Fourthly, our approach was aligned with university strategies, thus being cognisant of specific university contexts and environments. Therefore, it was important to take account of, and build upon, existing university strategies in relation to digital learning when designing and delivering the project as a whole. This also encompassed our fifth principle of facilitating institutional autonomy around the deployment of core funds according to local needs analysis.


However, the overriding principle was that the approach embraced short-term action with long-term thinking. The project was designed to take forward advances in blended learning and flexible working and address the short, medium and longer-term challenges for Wales and universities as providers of higher education in the light of the pandemic.


In the short-term, curriculum development investment aimed to protect the immediate student experience and this appears to have paid off as evidenced by student feedback. For example, in the 2021 NSS overall student satisfaction scores were ‘down’ across the UK HE sector, but Wales has continued to track at or slightly above the UK average for overall student satisfaction and other key question groups, maintaining the trend of recent years.


In the medium-term, the project provides a platform for further innovation in relation to digitally-enabled curricula. The funding enabled us to secure current and ongoing digital curriculum development resources within each of our institutions, focused on maintaining and developing key staff roles such as learning technologist, educational developer and digital developer. Such staff deliver frontline services and support in the form of:



  • digital learning resource development - researching and implementing technologies and approaches such as virtual learning environments, online learning, flipped classroom, social media for learning, lecture capture, polling.
  • digital curriculum review, learning design and development - assisting academic staff and course teams in optimising the use of digital technologies as they design new programmes or revise existing ones, with the overall aim of enhancing the student learning experience.
  • academic staff development - crucial to the long-term embedding and sustainability of this project as it is by enabling the academic community to grow in skills, knowledge and confidence that gains in blended delivery will be secured, embedded  and enhanced.

Looking to the future, investment has provided an opportunity for us to develop a longer term enhancement programme related to digitally-enabled learning pan-Wales, informed by student feedback and the QAA thematic review and capitalising on the opportunities offered by technological advancement and digital innovation.


We look forward to sharing this work further and more widely beyond Wales and can already point to immediate project outputs such as:



  • a QAA-led ‘sharing practice’ event reflecting on key findings from the thematic review and student perceptions project
  • the development of institutional impact case studies
  • a suite of Welsh-medium digital learning resources.

Going forwards, we have secured a small amount of follow-on funding for the student perceptions project and have committed to using the JISC Digital Experiences Insights Student Survey for the next two years across all universities in Wales in order to build up our student voice evidence-base.
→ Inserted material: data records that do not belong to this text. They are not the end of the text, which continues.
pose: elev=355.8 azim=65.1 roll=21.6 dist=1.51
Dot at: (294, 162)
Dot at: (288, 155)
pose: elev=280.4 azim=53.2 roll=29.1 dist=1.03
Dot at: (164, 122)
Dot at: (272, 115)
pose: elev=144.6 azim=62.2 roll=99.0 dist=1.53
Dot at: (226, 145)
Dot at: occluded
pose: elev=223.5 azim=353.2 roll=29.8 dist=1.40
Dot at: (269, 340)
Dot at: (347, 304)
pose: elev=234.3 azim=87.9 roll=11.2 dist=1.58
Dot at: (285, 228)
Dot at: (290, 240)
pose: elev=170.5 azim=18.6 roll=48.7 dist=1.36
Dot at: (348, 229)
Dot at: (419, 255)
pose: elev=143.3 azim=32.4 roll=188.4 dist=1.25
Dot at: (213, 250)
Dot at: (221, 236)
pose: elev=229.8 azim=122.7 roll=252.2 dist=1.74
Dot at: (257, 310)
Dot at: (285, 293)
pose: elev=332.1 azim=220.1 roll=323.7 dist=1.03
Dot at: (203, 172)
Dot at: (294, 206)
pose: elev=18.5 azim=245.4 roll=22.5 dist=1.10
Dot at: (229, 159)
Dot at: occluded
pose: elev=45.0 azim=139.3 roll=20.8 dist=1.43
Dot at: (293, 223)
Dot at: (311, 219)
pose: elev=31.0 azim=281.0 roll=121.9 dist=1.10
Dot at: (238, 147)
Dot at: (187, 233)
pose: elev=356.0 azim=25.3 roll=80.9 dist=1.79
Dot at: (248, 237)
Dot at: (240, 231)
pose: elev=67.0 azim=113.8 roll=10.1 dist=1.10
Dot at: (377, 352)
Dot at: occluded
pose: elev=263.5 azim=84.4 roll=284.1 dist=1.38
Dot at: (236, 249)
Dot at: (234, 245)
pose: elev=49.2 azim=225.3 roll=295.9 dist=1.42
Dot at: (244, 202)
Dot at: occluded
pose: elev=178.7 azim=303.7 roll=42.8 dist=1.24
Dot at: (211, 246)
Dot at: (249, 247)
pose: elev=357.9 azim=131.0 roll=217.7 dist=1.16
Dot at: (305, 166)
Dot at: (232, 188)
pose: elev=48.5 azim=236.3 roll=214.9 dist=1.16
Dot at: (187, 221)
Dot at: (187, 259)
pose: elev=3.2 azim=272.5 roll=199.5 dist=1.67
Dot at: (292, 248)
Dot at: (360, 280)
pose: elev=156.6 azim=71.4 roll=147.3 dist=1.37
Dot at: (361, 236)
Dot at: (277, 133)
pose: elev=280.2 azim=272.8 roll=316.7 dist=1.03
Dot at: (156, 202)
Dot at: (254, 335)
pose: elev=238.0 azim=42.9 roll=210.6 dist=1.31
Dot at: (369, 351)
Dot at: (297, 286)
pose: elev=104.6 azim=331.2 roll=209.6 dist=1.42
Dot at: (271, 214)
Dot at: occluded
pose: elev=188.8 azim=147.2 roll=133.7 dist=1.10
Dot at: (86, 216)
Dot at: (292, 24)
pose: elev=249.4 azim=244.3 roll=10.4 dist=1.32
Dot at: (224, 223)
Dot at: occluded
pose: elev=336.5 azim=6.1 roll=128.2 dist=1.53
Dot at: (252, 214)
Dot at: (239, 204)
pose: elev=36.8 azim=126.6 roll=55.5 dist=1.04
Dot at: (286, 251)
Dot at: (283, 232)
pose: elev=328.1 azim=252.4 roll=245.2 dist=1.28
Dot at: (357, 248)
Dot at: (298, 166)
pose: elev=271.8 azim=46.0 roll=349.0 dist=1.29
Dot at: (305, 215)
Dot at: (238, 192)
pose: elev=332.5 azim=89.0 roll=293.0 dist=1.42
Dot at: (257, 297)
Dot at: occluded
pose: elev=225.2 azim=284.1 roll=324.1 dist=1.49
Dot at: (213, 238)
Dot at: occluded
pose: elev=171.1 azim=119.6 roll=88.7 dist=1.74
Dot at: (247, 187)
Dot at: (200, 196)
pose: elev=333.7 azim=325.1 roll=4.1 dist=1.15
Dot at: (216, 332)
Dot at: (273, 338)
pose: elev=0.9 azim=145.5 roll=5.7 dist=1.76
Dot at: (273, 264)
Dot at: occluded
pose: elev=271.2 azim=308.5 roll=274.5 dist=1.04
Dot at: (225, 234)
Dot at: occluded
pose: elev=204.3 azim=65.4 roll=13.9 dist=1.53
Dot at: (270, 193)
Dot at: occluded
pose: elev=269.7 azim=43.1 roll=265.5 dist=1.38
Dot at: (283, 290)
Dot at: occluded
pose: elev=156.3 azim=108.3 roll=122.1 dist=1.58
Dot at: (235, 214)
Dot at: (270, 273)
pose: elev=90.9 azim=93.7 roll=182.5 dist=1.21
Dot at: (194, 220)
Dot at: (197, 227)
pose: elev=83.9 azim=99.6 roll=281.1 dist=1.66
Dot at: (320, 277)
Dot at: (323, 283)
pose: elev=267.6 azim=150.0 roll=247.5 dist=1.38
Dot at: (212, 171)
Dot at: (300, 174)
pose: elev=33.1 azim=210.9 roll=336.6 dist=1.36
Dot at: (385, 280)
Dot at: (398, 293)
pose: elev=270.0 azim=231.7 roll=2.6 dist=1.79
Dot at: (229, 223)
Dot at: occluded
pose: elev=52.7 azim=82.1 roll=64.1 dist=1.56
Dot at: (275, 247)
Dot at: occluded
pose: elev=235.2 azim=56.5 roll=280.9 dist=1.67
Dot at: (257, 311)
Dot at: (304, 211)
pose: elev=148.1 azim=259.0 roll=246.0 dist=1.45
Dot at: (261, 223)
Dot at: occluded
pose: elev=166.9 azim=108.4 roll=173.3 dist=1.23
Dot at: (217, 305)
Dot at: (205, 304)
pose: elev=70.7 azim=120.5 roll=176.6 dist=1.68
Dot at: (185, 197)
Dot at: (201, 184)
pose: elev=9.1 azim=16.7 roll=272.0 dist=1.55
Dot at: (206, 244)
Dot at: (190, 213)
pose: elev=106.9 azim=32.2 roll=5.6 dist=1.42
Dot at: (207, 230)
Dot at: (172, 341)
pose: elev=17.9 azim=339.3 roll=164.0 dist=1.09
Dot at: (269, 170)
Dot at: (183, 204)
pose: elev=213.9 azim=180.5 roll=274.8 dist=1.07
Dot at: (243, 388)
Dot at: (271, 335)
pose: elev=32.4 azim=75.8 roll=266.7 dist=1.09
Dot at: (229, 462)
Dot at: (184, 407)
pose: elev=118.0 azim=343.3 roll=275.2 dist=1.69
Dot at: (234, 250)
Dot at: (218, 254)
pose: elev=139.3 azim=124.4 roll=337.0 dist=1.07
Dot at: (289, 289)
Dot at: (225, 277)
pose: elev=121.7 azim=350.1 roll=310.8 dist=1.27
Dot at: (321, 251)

We will shortly be starting work to co-create a pan-Wales Digital Learning Enhancement Plan (drawing on the QAA thematic review and student perceptions) which will be progress reviewed during Summer 2023.


Overall, this project underlines the gains that can be made through true collaboration across the higher education sector and how we are able to work together highly effectively within Wales for the benefit of the student experience overall. Key to success has been a shared vision and purpose coupled with a healthy respect for institutional autonomy, and critically a desire to exercise agility to execute short-term action but always with a commitment to long-term thinking for sustainable impact.